How Do Confidence Intervals Work?
Prepared by Ian McLeod
This Demonstration shows the confidence interval, x̄ +/- m, for μ based on random samples of size n from a normal population with mean μ and standard deviation σ, where x̄ is the sample mean and m is the margin of error for a level C interval. There are two cases, corresponding to when σ is assumed known, or is not known and is estimated by the standard deviation in the sample.
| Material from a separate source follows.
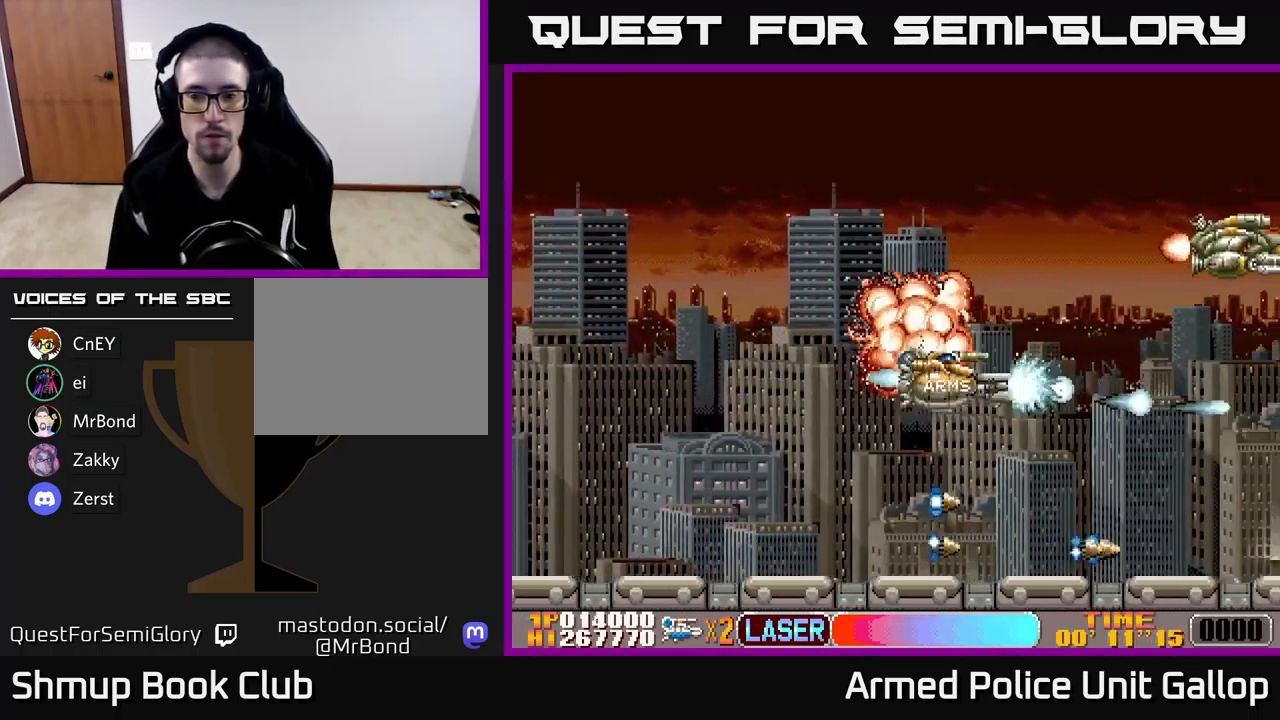
{"buttons": ["A"], "left_stick": "center", "events": [[484, "DPAD_UP", "up"]]}
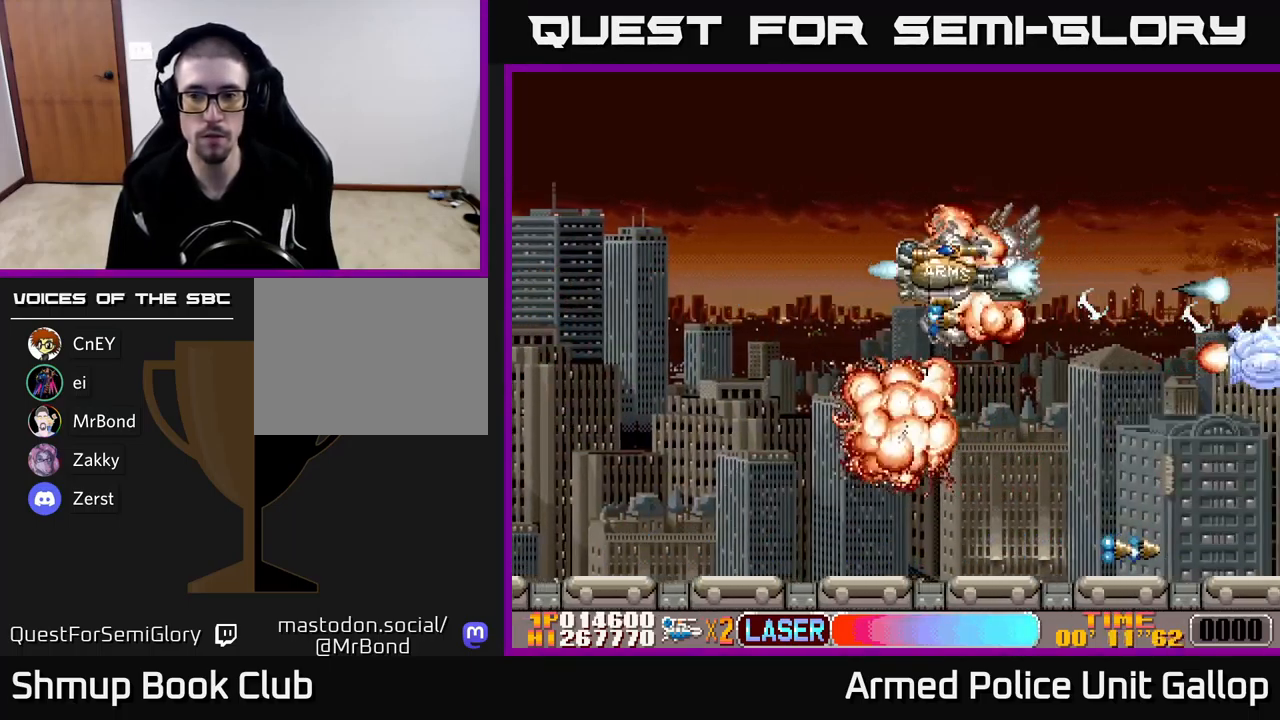
{"buttons": ["A", "DPAD_DOWN", "DPAD_RIGHT"], "left_stick": "center", "events": [[17, "DPAD_DOWN", "down"], [150, "DPAD_RIGHT", "down"]]}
For the known σ case, m = z*σ/√n, where the critical value z* is determined so that the area to the right of z* is (1-C)/2. Similarly in the unknown σ case, m = t*s/√n, where s is the sample standard deviation and t* is the critical value determined from a t-distribution with n-1 degrees of freedom.
Five things to see in this Demonstration:
1. The width of the confidence interval increases as C increases.
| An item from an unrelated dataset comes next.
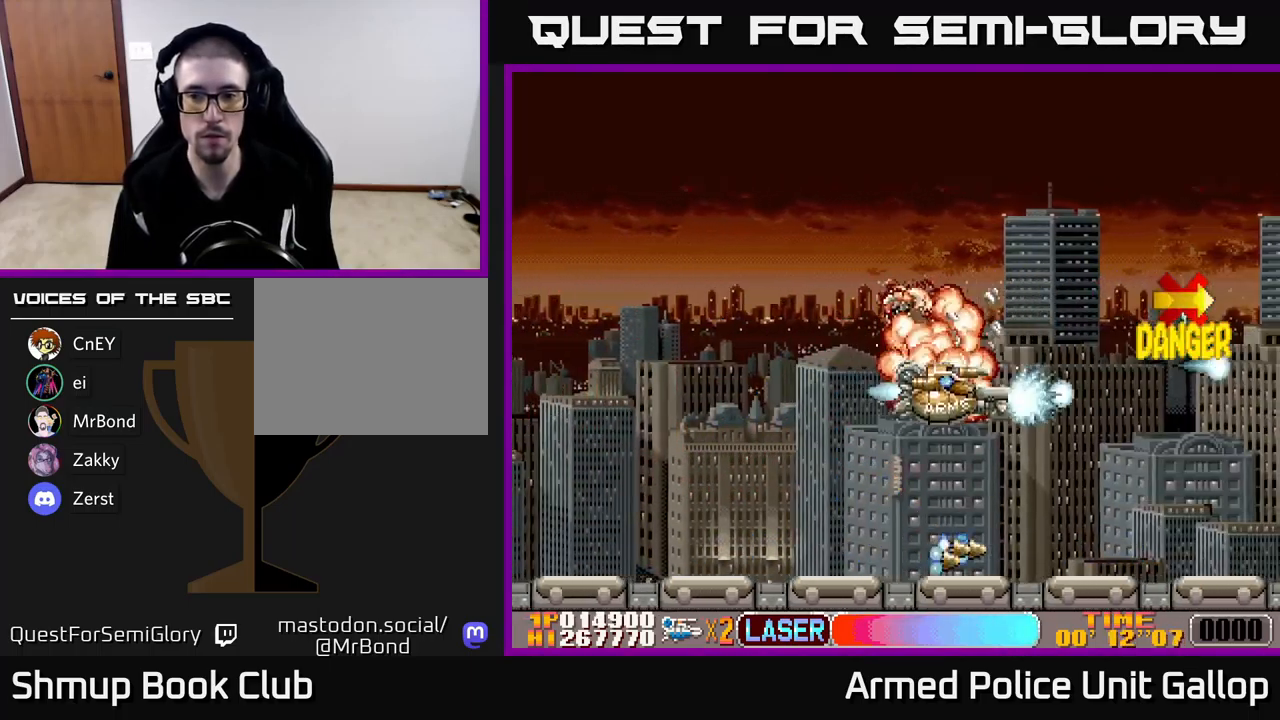
{"buttons": ["A", "DPAD_UP"], "left_stick": "center", "events": [[34, "DPAD_RIGHT", "up"], [67, "DPAD_DOWN", "up"], [84, "DPAD_LEFT", "down"], [100, "DPAD_UP", "down"], [167, "DPAD_LEFT", "up"]]}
2. The width of the confidence interval decreases as n increases.
3. For fixed C and n, the width of the confidence interval in the known σ case is fixed, but it is stochastic when σ is unknown due to the variation in the sample standard deviation, σ. The stochastic property can be seen by varying the random seed when σ unknown is selected.
4. The width of the confidence interval tends to be larger in the unknown σ case but the difference decreases as n increases.
5. Running an animation varying the random seed, we can obtain an empirical estimate Ĉ of the coverage probability. Try slowing the animation down to get a large number of repetitions. The intervals are color coded: black when the interval covers μ and red when it misses. The animation demonstrates the stochastic coverage probability of the interval.